Human eosinophils represent approximately 1% of peripheral blood leukocytes. However, these cells have the propensity to leave the blood stream and migrate into inflamed tissues. Eosinophilic inflammation is present in a significant proportion of patients with severe asthma. Asthma is a chronic inflammatory disorder that affects more than 315 million people worldwide, with 10% having severe uncontrolled disease. Although the majority of patients can be efficiently treated, severe asthmatics continue to be uncontrolled and are at risk of exacerbations and even death. Interleukin-5 (IL-5) plays a fundamental role in eosinophil differentiation, maturation, activation and inhibition of apoptosis. Therefore, targeting IL-5 is an appealing approach to the treatment of patients with severe eosinophilic asthma. Reslizumab, a humanized anti-IL-5 monoclonal antibody, binds with high affinity to amino acids 89-92 of IL-5 that are critical for binding to IL-5 receptor α. Two phase III studies have demonstrated that reslizumab administration in adult patients with severe asthma and eosinophilia (≥400 cells/μL) improved lung function, asthma control, and symptoms. Thus, the use of blood eosinophils as a baseline biomarker could help to select patients with severe uncontrolled asthma who are likely to achieve benefits in asthma control with reslizumab. In conclusion, targeted therapy with reslizumab represents one step closer to precision medicine in patients with severe eosinophilic asthma.

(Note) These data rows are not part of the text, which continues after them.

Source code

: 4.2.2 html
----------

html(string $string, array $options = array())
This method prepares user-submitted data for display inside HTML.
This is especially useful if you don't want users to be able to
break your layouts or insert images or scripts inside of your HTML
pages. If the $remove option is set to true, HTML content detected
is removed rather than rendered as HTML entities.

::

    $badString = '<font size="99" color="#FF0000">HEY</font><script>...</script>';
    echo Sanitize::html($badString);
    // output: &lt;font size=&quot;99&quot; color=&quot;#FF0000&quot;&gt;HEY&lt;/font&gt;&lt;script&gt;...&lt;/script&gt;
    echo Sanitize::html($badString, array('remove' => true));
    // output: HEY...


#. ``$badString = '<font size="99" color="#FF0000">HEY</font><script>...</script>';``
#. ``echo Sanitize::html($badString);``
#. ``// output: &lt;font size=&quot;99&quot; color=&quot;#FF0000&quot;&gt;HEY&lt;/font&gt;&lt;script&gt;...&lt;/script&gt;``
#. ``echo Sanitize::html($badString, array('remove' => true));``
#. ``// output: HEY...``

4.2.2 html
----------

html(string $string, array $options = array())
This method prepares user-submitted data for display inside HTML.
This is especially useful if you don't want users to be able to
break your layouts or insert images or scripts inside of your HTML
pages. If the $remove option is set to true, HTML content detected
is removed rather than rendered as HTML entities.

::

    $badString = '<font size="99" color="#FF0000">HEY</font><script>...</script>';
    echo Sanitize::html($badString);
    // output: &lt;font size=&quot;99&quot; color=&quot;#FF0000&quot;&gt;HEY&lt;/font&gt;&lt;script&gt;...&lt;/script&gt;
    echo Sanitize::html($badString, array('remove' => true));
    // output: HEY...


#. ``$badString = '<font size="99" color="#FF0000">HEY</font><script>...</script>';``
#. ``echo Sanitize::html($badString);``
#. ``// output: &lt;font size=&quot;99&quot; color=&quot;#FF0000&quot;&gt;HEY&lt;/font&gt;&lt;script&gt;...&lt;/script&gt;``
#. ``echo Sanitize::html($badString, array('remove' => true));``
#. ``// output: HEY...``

Keywords: IL-5 receptor; anti-IL-5; asthma; eosinophils; interleukin-5; reslizumab.

Figure 1

Eosinophils and their mediators activate or modulate a plethora of cells of the innate and adaptive immune system. Major basic protein (MBP) activates human neutrophils. Eosinophils prime/activate human basophils and mast cells through the release of cytokines [interleukin-5 (IL-5), interleukin-5 (IL-3), granulocyte-macrophage colony-stimulating (GM-CSF), NGF, and PGD₂] or cationic proteins [eosinophil cationic protein (ECP), MBP, and eosinophil peroxidase (EPX)]. IL-4 and IL-13 favor M2 polarization of macrophages. EDN promotes the migration, maturation, and activation of dendritic cells (DCs). Eosinophils can act as antigen-presenting cells to initiate T cell responses and contribute to the recruitment of Th2 cells by producing the chemokines CCL17 and CCL22. These cells also favor T follicular helper (Tfh) cell maturation via the production of IL-6. Eosinophils promote B cell proliferation through an unknown mechanism. Eosinophils prime B cells and sustain plasma cells through the production of APRIL and IL-6. MBP and EPX induce platelet aggregation.

Figure 2

Interleukin-5 (IL-5) plays a fundamental role in the growth, maturation, and activation of human eosinophils. Group 2 innate lymphoid cell (ILC2), Th2 cells, mast cells, natural killer cells (NK T cells), and eosinophils themselves produce IL-5. This cytokine specifically binds to IL-5 receptor α (IL-5Rα) and recruits the βc subunit on the membrane of eosinophils. The βc subunit is the signal-transducing molecule shared with IL-3 and granulocyte-macrophage colony-stimulating (GM-CSF). This IL-5Rα/βc interaction leads to a series of biochemical events that control eosinophil differentiation and maturation in the bone marrow, cell migration to the site of allergic inflammation, the release of pro-inflammatory mediators, and inhibition of apoptosis. IL-3 and presumably GM-CSF, through binding to the βc of IL-5 receptor, can also function as eosinophil survival factors. Reslizumab binds with high affinity (K_d of approximately 50 pM) to amino acids 89–92 of human IL-5 that are critical for binding to IL-5Rα, resulting in inhibition of eosinophil maturation and activation.